つまりは、自民党政権の一存で選挙をする、しないまでもが決められる。参院はともかく、もはや衆院は与党が負けそうなときには選挙をやらないということになりかねない。与党「政治家階級」のうまみや「利権」をしっかり保持して、不満の声を上げる国民には、今の政治を変えたいんだったら、あなたが政治家になるしかないよ、と言う。輪番制にでもするなら別ですが、結局のところ、それは多くの人に「何を言ってもこの国は変わらないんだ」というあきらめを誘導するでしょう。
しかし、政治意識とか政治的関心というのは、思わされているほど「高尚」なものなのか。そうではなく、本来は日常の延長線上にあるものではないのか。

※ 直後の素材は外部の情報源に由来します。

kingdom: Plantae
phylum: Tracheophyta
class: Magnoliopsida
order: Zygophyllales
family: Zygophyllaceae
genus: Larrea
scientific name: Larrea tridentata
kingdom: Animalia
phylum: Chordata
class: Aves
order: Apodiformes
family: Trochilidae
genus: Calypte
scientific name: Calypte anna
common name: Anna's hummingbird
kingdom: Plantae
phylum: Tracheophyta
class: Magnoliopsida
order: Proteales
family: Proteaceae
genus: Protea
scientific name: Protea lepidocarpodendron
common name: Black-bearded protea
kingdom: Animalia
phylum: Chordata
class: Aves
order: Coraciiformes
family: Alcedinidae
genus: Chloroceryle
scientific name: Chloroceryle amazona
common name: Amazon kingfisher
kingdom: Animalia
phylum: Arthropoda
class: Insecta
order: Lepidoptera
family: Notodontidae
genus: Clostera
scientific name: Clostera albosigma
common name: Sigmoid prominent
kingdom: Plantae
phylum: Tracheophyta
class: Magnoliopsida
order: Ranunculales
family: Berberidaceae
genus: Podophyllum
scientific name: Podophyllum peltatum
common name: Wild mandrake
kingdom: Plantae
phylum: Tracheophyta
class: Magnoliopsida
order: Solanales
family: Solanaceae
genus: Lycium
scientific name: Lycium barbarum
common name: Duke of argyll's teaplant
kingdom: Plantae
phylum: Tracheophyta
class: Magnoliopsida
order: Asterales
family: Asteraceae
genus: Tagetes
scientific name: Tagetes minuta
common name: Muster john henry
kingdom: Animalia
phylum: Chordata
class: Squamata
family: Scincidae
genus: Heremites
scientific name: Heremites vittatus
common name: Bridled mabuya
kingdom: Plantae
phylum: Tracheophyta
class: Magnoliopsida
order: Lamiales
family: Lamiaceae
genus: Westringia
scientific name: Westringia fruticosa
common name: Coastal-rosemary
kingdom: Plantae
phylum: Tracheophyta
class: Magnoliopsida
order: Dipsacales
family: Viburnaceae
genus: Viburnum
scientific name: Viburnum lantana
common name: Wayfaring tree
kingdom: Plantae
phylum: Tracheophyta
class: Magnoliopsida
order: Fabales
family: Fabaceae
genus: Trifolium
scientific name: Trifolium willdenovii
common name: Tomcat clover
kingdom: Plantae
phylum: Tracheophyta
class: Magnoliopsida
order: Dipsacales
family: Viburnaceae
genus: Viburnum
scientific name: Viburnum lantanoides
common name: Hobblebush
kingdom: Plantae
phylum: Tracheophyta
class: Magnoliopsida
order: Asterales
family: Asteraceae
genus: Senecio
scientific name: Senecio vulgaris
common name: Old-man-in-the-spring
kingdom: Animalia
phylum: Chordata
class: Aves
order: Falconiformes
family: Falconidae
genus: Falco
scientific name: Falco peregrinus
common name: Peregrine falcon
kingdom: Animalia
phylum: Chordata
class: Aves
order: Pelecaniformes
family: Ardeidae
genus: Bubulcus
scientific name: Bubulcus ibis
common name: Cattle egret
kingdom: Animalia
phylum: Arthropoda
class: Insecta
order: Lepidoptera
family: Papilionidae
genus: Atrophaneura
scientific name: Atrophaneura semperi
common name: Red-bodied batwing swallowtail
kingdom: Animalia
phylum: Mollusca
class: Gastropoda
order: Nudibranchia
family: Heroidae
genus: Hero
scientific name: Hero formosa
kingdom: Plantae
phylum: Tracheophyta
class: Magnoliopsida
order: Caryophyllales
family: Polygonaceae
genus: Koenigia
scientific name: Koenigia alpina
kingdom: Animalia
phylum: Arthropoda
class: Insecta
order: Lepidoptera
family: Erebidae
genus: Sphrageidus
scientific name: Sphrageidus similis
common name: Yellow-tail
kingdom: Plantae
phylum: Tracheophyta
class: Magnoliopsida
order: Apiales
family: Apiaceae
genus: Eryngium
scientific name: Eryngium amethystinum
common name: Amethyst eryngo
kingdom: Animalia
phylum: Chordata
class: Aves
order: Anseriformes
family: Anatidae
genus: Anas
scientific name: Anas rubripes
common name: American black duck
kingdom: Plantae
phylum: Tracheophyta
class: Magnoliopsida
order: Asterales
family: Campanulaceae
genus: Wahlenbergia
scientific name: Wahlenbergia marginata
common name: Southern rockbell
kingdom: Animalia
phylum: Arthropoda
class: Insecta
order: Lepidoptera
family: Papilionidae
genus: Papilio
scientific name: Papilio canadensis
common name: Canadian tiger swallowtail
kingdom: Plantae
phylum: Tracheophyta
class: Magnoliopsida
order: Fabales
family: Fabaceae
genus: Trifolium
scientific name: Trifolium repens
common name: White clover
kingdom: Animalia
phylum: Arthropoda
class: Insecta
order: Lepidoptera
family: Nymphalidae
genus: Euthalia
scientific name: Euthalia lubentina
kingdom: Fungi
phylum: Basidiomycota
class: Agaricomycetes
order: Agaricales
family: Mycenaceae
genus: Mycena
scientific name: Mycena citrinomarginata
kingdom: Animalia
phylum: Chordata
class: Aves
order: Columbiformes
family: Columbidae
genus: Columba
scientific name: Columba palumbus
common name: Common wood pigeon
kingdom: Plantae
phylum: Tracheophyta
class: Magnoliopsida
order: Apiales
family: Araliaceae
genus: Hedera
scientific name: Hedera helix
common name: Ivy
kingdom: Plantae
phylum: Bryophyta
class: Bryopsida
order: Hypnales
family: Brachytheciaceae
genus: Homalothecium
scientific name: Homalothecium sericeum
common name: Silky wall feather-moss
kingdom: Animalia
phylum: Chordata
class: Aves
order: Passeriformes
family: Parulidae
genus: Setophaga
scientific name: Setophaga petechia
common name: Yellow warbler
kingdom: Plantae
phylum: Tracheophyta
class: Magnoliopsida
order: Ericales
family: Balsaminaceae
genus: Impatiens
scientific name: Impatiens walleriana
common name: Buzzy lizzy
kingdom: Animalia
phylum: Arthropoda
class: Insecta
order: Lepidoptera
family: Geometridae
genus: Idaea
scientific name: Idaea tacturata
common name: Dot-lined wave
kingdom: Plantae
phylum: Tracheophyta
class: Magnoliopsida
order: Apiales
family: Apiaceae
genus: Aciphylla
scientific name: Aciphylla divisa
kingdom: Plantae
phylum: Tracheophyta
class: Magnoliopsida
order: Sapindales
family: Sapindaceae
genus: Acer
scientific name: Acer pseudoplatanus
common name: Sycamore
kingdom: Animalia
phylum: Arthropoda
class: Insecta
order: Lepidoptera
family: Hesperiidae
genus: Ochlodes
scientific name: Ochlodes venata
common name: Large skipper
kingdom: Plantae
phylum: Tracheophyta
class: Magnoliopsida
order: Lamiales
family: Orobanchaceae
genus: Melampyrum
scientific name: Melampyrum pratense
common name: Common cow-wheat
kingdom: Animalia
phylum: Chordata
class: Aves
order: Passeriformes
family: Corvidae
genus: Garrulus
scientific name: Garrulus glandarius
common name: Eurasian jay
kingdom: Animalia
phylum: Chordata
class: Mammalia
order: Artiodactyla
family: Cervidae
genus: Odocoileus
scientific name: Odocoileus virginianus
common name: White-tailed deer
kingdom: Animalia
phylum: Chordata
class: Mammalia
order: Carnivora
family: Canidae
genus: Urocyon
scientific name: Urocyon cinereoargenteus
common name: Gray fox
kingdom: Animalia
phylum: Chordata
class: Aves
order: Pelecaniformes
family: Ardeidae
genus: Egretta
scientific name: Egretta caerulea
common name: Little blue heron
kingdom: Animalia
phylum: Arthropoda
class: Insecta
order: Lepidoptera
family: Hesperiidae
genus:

ホルムズ海峡の「封鎖」によってガソリンの値段ほか、物価が上がることを知って、生活が苦しくなりそうだと思えば、粛々と日常生活を送るだけでなく、物価高への対応を考えたり、政治の力で何とか打開できないかと考えたりしても不思議はありません。その結果、もっと情報を得たいと考えれば、自分で本を読んだり、TVやネットの解説を聞いたり、専門家の話を聞きに行ったり、あるいは、主体的に講演会や討論の場を企画したり、あるいは、陳情で政治家(議員)に働きかけをしたり、デモで世界中の人とつながってイランでの戦争反対の意思表示をしたり――今までデモに参加した経験のない人が先月・今月の国会前のデモにはたくさん参加しているようですし、主体的に何かしたい、しようと思う感覚は自然ではないかと思えます。
こうした個人の主体性に待ったをかけるもの。「政治性」のレッテルをはったり、ハードルを高くして政治意識や政治的関心を削ぎつつ、「政治的中立」などとうそぶく者の偽善が、松尾さんや宇恵野さんの視線に依拠して諸事を眺めると、よくわかる気がします。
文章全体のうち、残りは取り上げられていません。